At tonight’s school board meeting, I presented a plan to return secondary students to in-person learning beginning Tuesday, April 6.
- Students in grades 6-12 will return for in-person instruction Monday through Thursday, and will engage in remote learning activities every Friday.
- To comply with the governor’s executive order and because the Distance Learning Academy is at capacity and cannot accept more students, we will allow students in grades 6-12 who are not comfortable returning for four days a week of in-person learning to participate in remote learning at their assigned school.
I will share the plan’s key ideas below; I want to emphasize that this plan will require sufficient time to implement the tremendous amount of instructional and operations work involved in order to achieve our goal of a safe return for both students and staff.
Factors making in-person learning at secondary possible
In addition to the items below, a wide variety of mitigation strategies, e.g., face coverings, contact tracing, continuous operation of ventilation systems, and handwashing protocols, are well established in our system.
- Virus case rates in the county and in our local communities have improved.
- Last week, the state provided updated guidance regarding in-person learning for secondary students. (Several weeks ago, the state revised its guidance for younger students, who returned to in-person learning earlier this month.)
- Saliva testing for staff is now available in every school building, and staff are encouraged to take advantage of community-based options, too.
- Nearly 1,000 of our employees have received at least the first dose of vaccine, and we anticipate larger numbers will be vaccinated by April 6.
Why not offer five days of in-person learning for grades 6-12?

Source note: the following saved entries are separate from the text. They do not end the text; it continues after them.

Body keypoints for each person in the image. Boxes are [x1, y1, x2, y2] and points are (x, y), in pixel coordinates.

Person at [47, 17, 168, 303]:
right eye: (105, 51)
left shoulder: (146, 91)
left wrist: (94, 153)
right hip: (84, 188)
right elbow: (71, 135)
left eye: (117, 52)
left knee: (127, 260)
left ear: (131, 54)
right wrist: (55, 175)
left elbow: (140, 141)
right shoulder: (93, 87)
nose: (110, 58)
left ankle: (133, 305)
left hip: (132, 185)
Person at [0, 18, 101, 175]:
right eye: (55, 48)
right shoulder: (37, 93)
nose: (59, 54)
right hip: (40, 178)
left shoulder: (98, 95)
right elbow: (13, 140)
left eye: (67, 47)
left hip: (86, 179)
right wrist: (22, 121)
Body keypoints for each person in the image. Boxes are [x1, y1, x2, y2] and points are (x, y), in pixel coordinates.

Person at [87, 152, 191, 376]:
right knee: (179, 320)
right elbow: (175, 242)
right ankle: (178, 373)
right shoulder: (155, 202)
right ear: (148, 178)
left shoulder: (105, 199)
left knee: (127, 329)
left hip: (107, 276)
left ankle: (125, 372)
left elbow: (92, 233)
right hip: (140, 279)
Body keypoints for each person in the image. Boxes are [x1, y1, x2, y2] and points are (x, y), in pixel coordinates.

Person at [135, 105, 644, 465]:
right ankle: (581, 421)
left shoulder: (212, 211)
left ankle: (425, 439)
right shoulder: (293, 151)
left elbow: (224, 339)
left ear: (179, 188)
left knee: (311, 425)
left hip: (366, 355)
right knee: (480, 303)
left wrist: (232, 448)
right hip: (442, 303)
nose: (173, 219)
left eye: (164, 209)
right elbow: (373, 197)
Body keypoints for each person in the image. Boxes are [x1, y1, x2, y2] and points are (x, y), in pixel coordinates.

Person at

The Minnesota Dept. of Education requires that school districts give extra planning time for teachers who provide both in-person and remote instruction. Because our Distance Learning Academy is at capacity and cannot accept more students, secondary teachers in our physical schools will be teaching students both in person and remotely. Therefore, additional planning time will be required. We are joining other districts, including our neighbors Anoka-Hennepin, Elk River and Wayzata, in combining the additional daily prep times into a single day (Friday), with students engaging in remote learning activities while their classroom teachers prepare for the following week.

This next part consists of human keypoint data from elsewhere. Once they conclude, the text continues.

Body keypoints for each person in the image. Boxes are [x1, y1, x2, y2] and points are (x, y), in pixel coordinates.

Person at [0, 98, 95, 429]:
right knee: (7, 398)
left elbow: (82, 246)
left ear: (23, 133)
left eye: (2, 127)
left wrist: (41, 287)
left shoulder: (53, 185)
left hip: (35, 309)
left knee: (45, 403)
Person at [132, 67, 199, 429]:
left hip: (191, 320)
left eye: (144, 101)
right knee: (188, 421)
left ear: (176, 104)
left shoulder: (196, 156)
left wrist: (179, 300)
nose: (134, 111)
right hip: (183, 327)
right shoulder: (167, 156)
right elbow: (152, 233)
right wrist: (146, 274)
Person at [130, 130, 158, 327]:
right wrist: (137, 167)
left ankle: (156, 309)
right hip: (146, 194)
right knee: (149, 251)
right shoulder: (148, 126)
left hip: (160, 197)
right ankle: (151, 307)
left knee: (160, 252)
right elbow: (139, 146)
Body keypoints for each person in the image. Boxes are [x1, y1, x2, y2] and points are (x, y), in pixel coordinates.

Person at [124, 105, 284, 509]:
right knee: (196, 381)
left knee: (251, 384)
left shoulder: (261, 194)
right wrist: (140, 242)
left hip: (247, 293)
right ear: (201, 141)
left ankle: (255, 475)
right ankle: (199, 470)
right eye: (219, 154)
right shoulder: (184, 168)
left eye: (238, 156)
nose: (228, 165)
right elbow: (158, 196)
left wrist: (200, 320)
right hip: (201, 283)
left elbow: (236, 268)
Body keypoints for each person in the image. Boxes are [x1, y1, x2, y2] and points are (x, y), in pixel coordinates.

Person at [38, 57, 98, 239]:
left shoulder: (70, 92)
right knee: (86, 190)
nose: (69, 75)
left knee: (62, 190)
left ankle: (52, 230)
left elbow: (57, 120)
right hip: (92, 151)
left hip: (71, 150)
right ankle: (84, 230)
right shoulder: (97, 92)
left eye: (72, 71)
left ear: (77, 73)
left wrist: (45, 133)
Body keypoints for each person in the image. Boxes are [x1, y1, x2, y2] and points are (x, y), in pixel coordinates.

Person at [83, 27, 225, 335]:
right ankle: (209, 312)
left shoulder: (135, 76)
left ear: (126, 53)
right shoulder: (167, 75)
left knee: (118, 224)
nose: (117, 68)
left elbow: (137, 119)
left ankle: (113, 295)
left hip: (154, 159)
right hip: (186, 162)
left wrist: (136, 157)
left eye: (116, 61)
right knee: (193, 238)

Why April 6 (why not earlier)?
Our secondary building leaders need time to develop building-specific plans based on the updated state guidance. We will do the best we can to comply with the revised state guidance but I need to be clear that it will not be possible to maintain three to six feet of physical distance throughout the day in each of our secondary schools. Each building will create plans that support physical distancing and efficient movement through buildings to the greatest extent possible.
- Transportation, food service, and custodial services will work through complex and multi-layered logistics in their respective areas.

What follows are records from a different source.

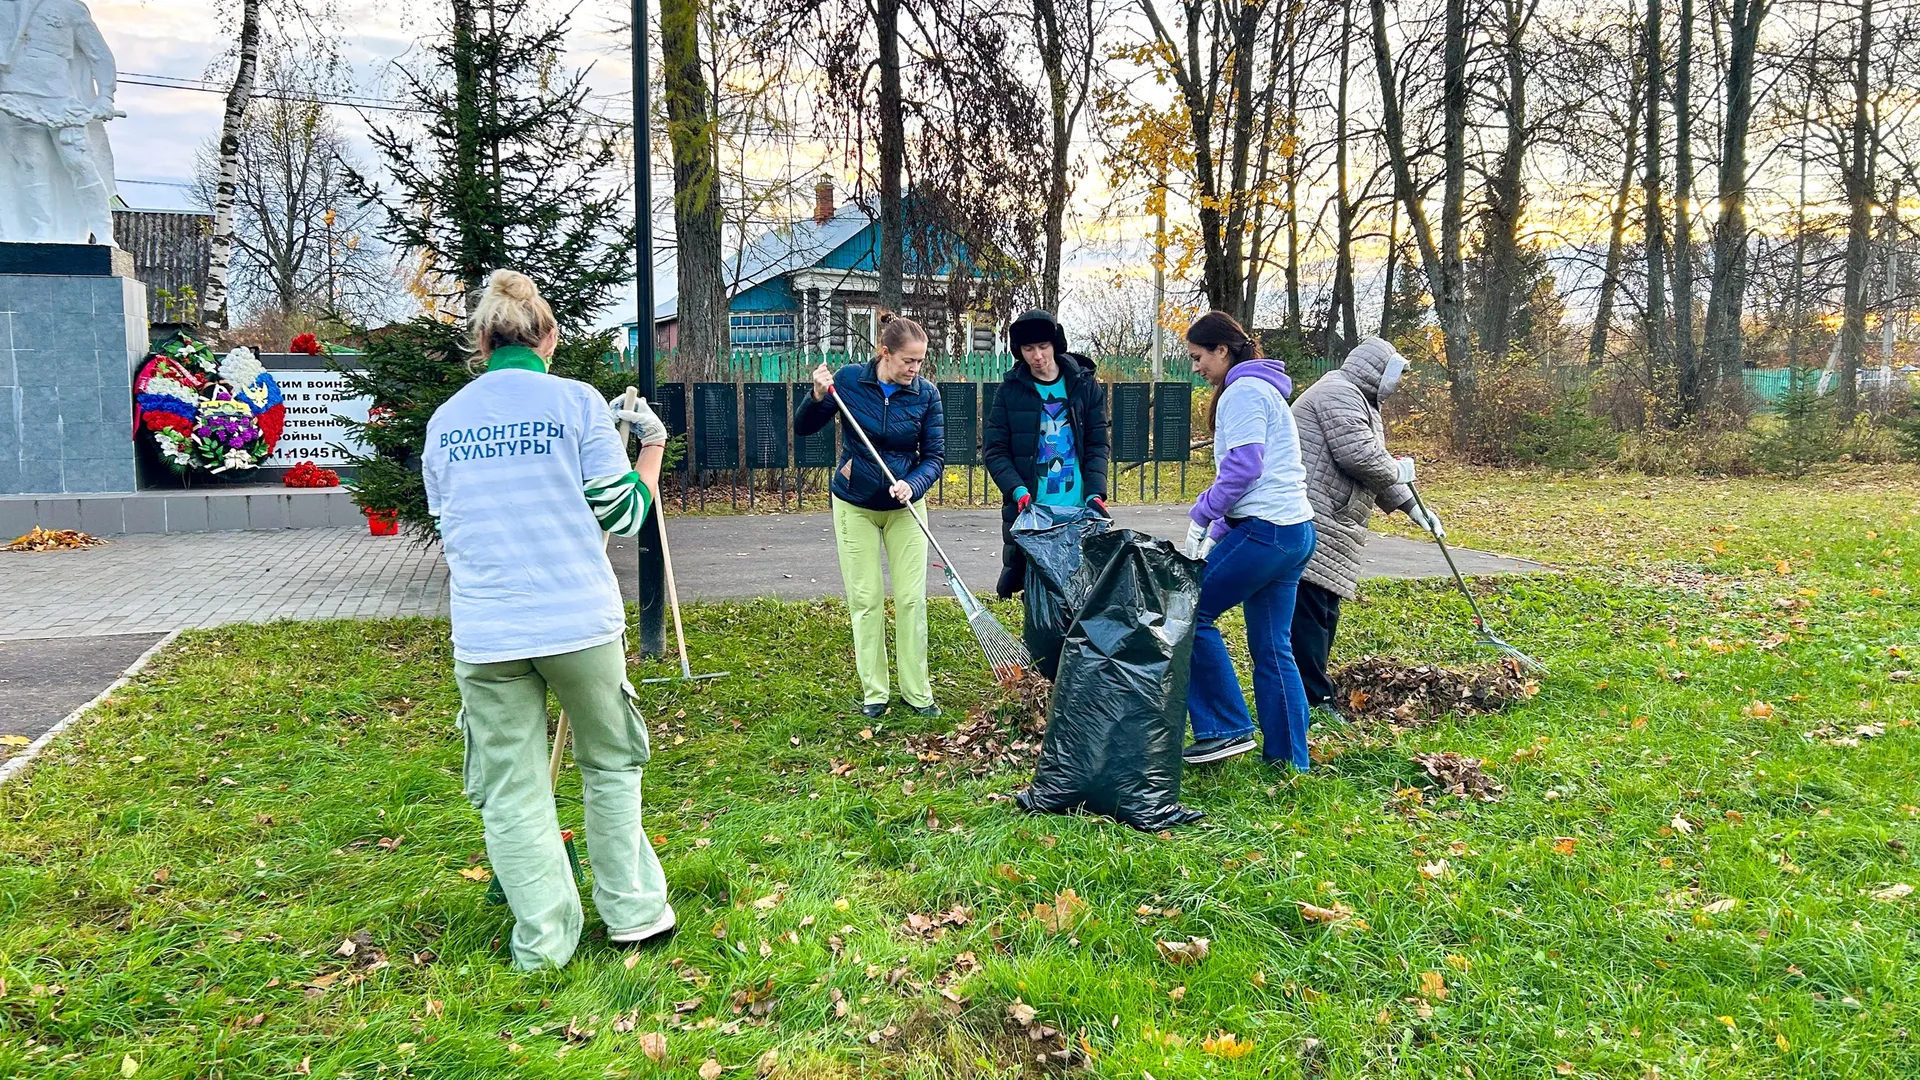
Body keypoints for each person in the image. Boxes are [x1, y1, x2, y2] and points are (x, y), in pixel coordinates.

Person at [422, 269, 674, 971]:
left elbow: (452, 529)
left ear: (481, 340)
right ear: (550, 337)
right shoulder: (576, 403)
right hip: (577, 623)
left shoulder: (447, 422)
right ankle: (633, 915)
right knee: (611, 763)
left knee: (510, 786)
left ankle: (543, 943)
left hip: (488, 631)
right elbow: (624, 513)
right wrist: (648, 446)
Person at [1178, 311, 1318, 771]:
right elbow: (1261, 477)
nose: (1196, 367)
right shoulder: (1263, 390)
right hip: (1295, 532)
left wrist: (1203, 511)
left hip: (1267, 533)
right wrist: (1217, 530)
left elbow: (1244, 468)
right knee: (1273, 648)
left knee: (1191, 613)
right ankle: (1290, 763)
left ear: (1222, 350)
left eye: (1199, 357)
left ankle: (1225, 729)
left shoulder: (1241, 392)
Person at [794, 312, 946, 720]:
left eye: (920, 361)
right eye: (908, 361)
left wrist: (913, 484)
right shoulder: (847, 382)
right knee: (866, 599)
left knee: (912, 600)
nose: (915, 370)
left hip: (905, 507)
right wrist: (818, 395)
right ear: (885, 353)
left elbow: (934, 458)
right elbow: (803, 428)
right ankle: (875, 692)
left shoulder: (927, 395)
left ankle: (917, 693)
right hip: (854, 503)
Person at [1289, 336, 1441, 724]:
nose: (1399, 384)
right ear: (1378, 370)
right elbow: (1358, 455)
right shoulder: (1338, 392)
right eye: (1397, 375)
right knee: (1309, 612)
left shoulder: (1360, 399)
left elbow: (1373, 461)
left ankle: (1315, 694)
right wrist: (1397, 470)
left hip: (1335, 519)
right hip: (1315, 514)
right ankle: (1313, 701)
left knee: (1324, 608)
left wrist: (1412, 507)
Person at [983, 310, 1111, 598]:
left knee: (1081, 590)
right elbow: (995, 451)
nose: (1037, 356)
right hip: (1033, 510)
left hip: (1077, 506)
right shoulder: (1009, 393)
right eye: (1028, 349)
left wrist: (1095, 493)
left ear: (1055, 345)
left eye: (1043, 347)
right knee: (1038, 594)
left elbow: (1097, 444)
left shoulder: (1084, 385)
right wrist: (1017, 491)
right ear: (1019, 351)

- Our facilities staff will move furniture back into classrooms over a several-day period when students are not present. This is not possible while secondary students are in the hybrid model; spring break provides an appropriate time frame for access to buildings over multiple days when students are not present.
- The state requires that we designate two non-school days for secondary teachers to prepare for the transition to in-person learning, and I have identified March 26 and April 5 as those staff preparation dates. Secondary students will return for in-person learning on April 6.
Our return to in-person learning won’t be “school as usual”
While we are planning for full in-person learning for all grades (except for the Distance Learning Academy), we will not be returning to school as it was prior to last March. The governor’s executive orders, including those regarding large gatherings such as athletic events, still apply to schools. Our daily school operations--including the way students move through buildings, sanitation procedures, face coverings, and more--will still reflect the realities of the pandemic. Someday, life will return to “normal” but until then, pandemic mitigation strategies will still be a daily presence in all our schools.
We will now proceed to flesh out the implementation details. We know a tremendous amount of effort will be required to implement this shift, and we will seek to do it extremely well for the benefit of our students, staff and families.